Daylight Saving Time in Python
Working with daylight saving time is one of the biggest pains in Python, and one that can cause very serious data analysis errors. Consider the example of comparing physical measurements to theoretical approximations. Now you have two data sets, and you want to make sure they say the same thing. What if one data set uses daylight saving time and the other doesn’t? Suddenly you’re comparing data sets that disagree by one hour.
One way to resolve this issue is to remove one hour from the dataframe index with daylight saving time during the hours when daylight saving time occurs. To help with this, Pandas timestamps have a .dst()
method which returns the daylight saving time difference at any point. If the timestamp occurs during daylight saving time, it returns a datetime.timedelta
value of one hour. If the timestamp does not occur during daylight saving time, it returns a datetime.timedelta
value of zero hours. This enables us to identify timestamps that occur during daylight saving time and remove one hour from it accordingly.
Imagine that you have a dataframe with a datetime index that includes a daylight saving time offset. To remove daylight saving time you can iterate through the index, make the index time zone naive and remove one hour from the index.
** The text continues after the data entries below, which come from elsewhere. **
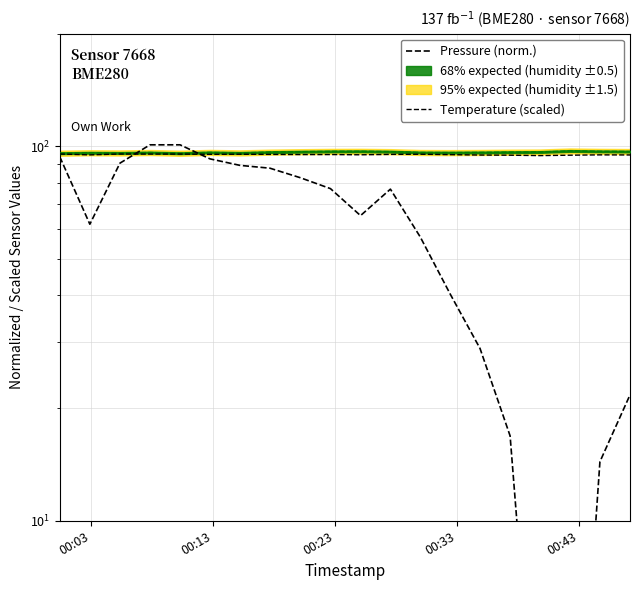

Which series has the largest range (max minus min)?

Pressure (norm.)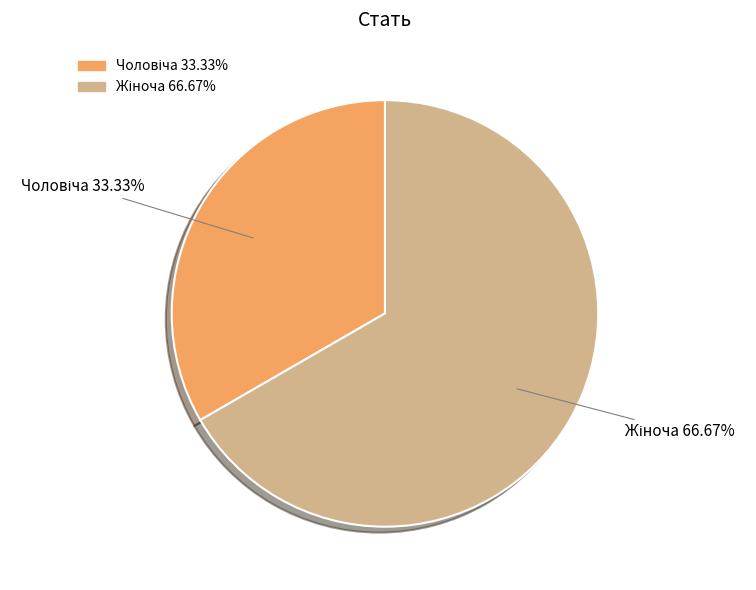

Is there any slice that represents more than half of the pie?

Yes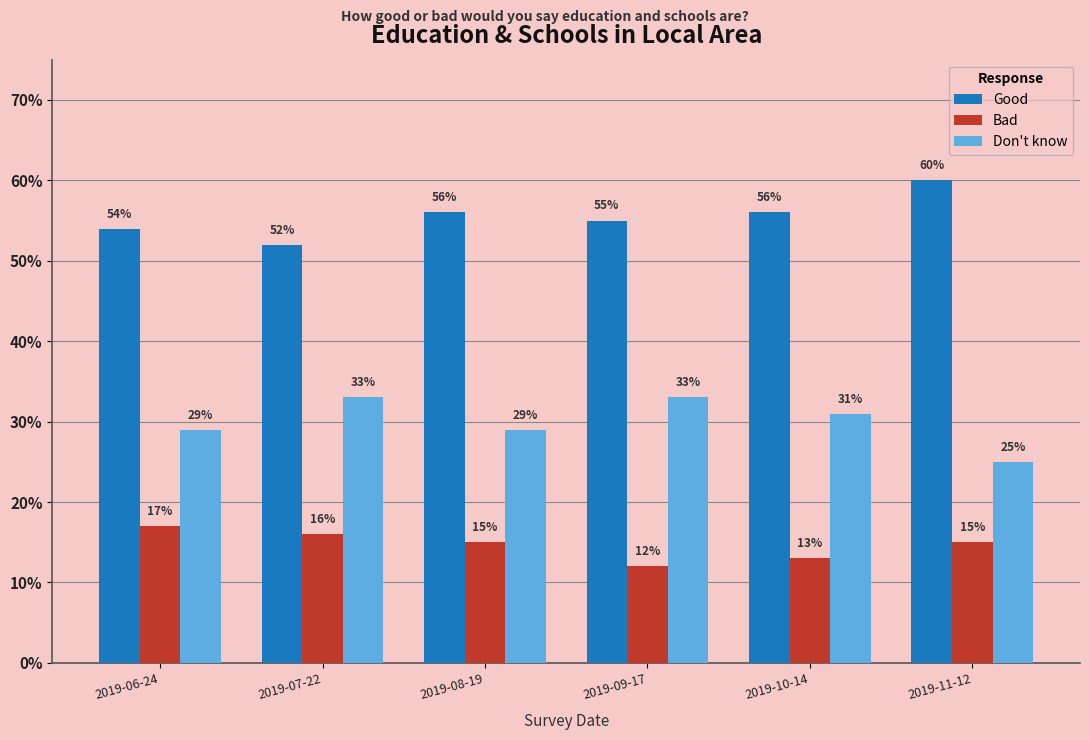

Are the bars grouped side by side (vs. stacked)?

Yes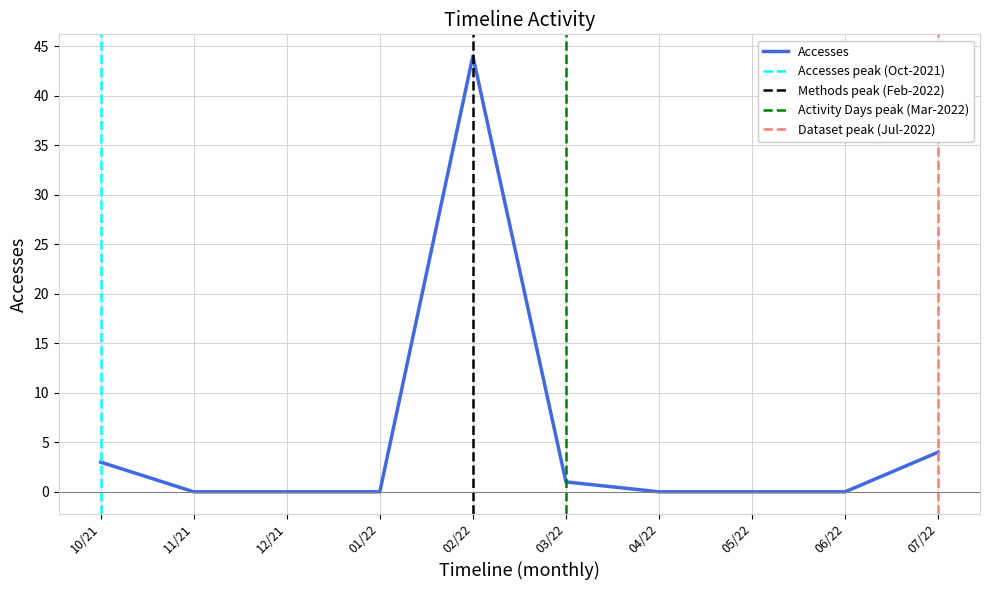

What is the difference between the highest and lowest values at 2022-02-01?

43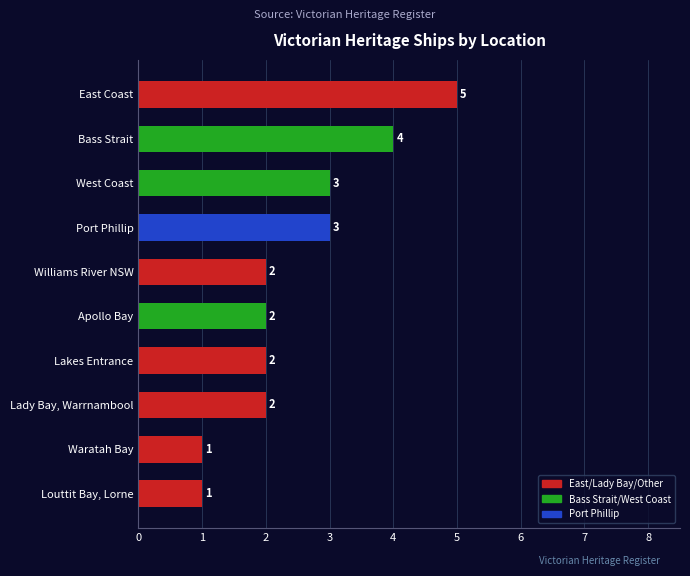

The value at Port Phillip is 5. True or false?

False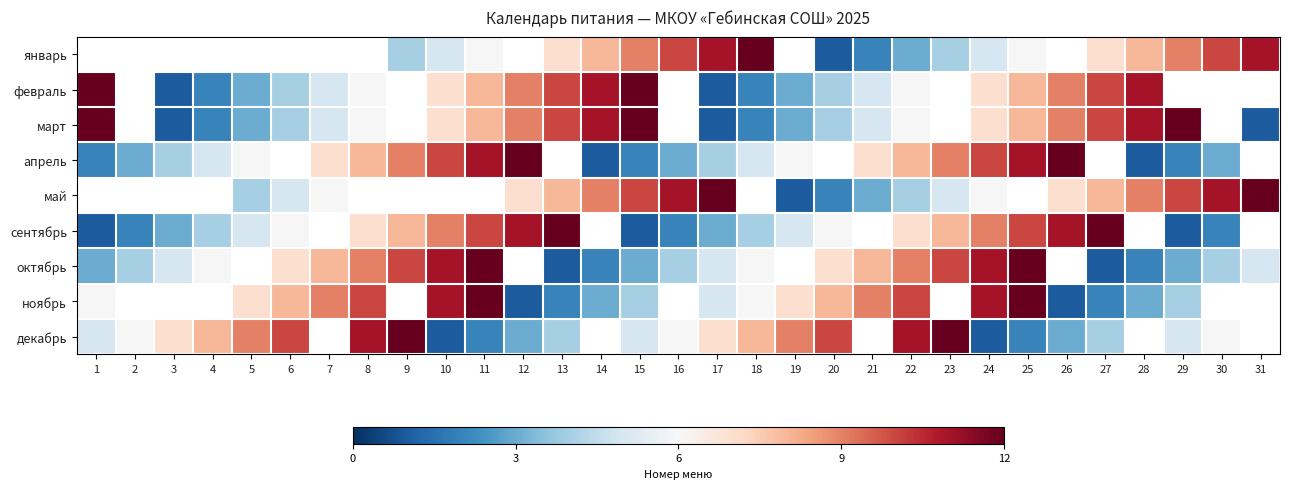

What is the difference between the март values at 10 and 7?

2.0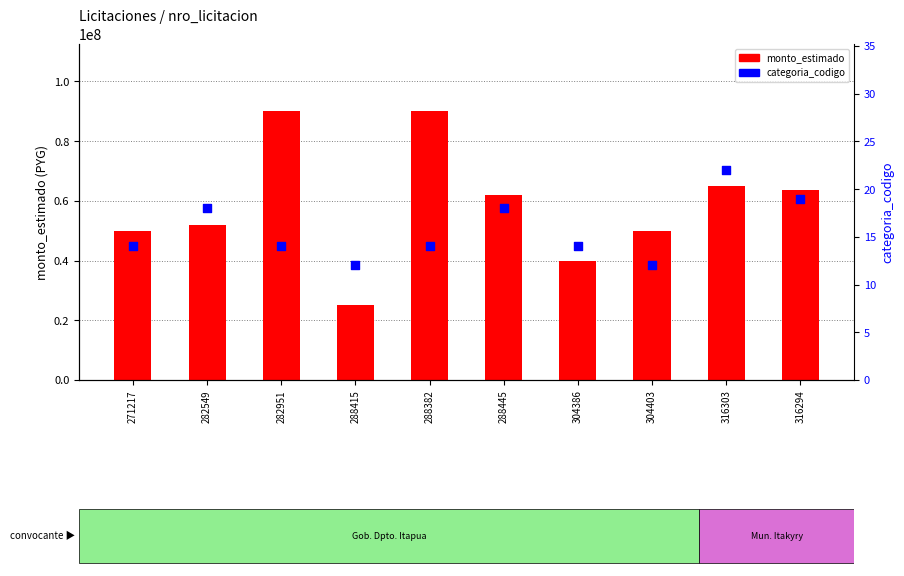

What is the total value across all series at 282549?

51740018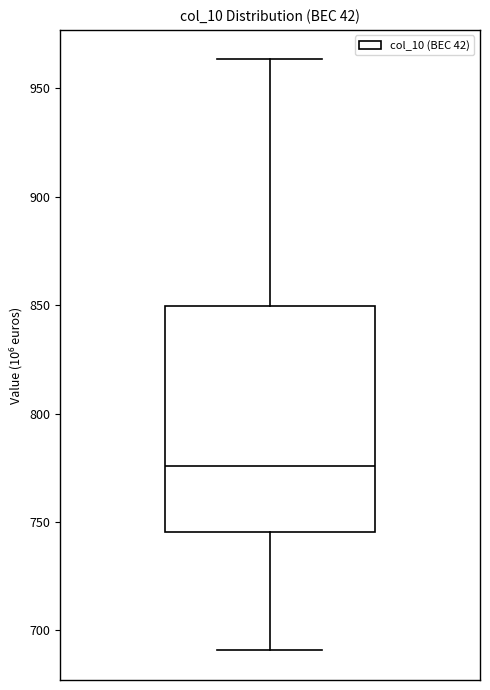

Read this box plot against the y-axis: the position of the median line, the range covered by the box, and the ends of both whiskers. The values are not printed on the chart, so give them approximately, as read against the axis.

median 775, box 745 to 850, whiskers 690 to 965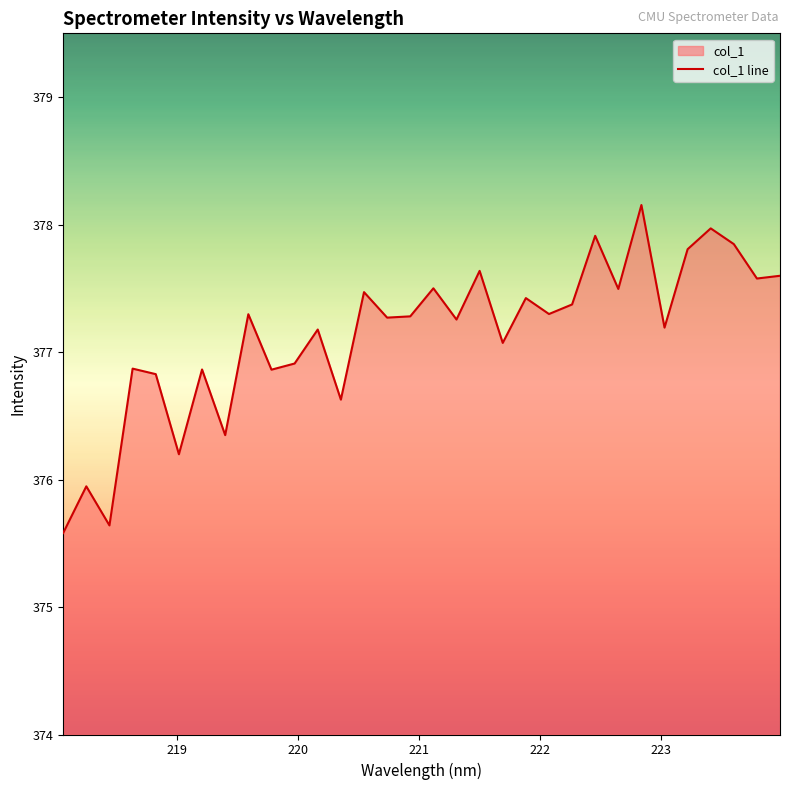

What is the difference between the maximum and minimum values?

2.6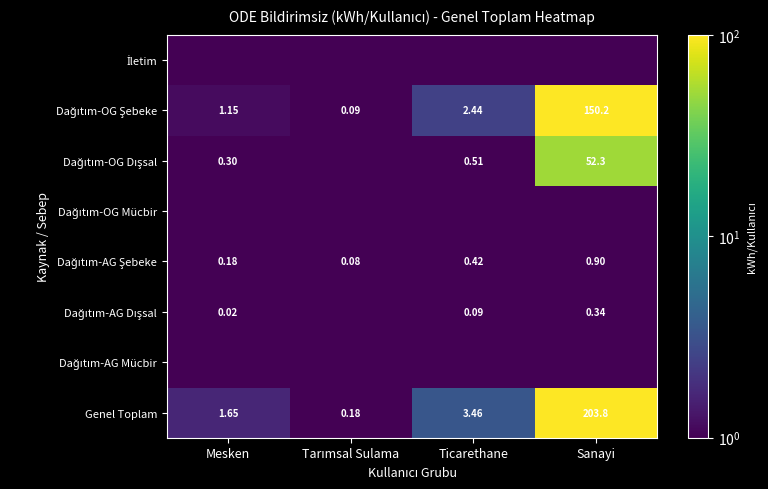

At which label does Genel Toplam first exceed 3?

Ticarethane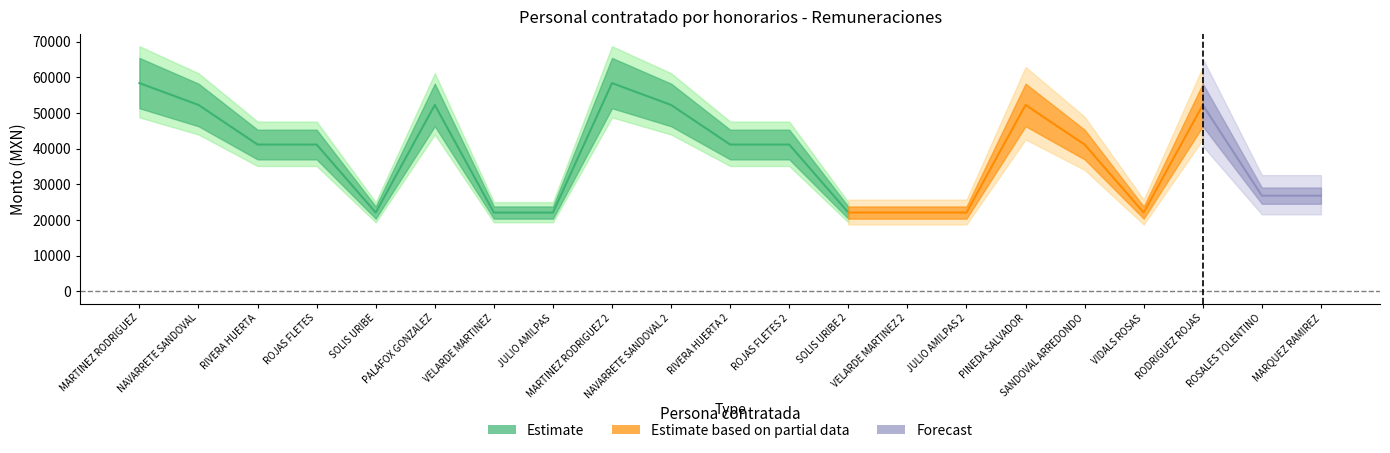

What is the difference between the maximum and minimum values in the Monto total bruto a pagar series?

41600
Unfortunately, indexes are immutable so you can’t edit them directly. What you can do is create an external list of values, add your updated index values to that list, and replace the index with that list at the end. That code would look like this:
temp = []
for ix in range(len(df.index)):
if df.index[ix].dst() == datetime.timedelta(hours = 1):
temp.append(df.index[ix].tz_localize(None) - datetime.timedelta(hours = 1))
else:
temp.append(df.index[ix].tz_localize(None))
df.index = temp
And there you have it. Now you know how to work with datetime objects, use them to form the indices of your Pandas dataframes and remove daylight saving time from your data sets.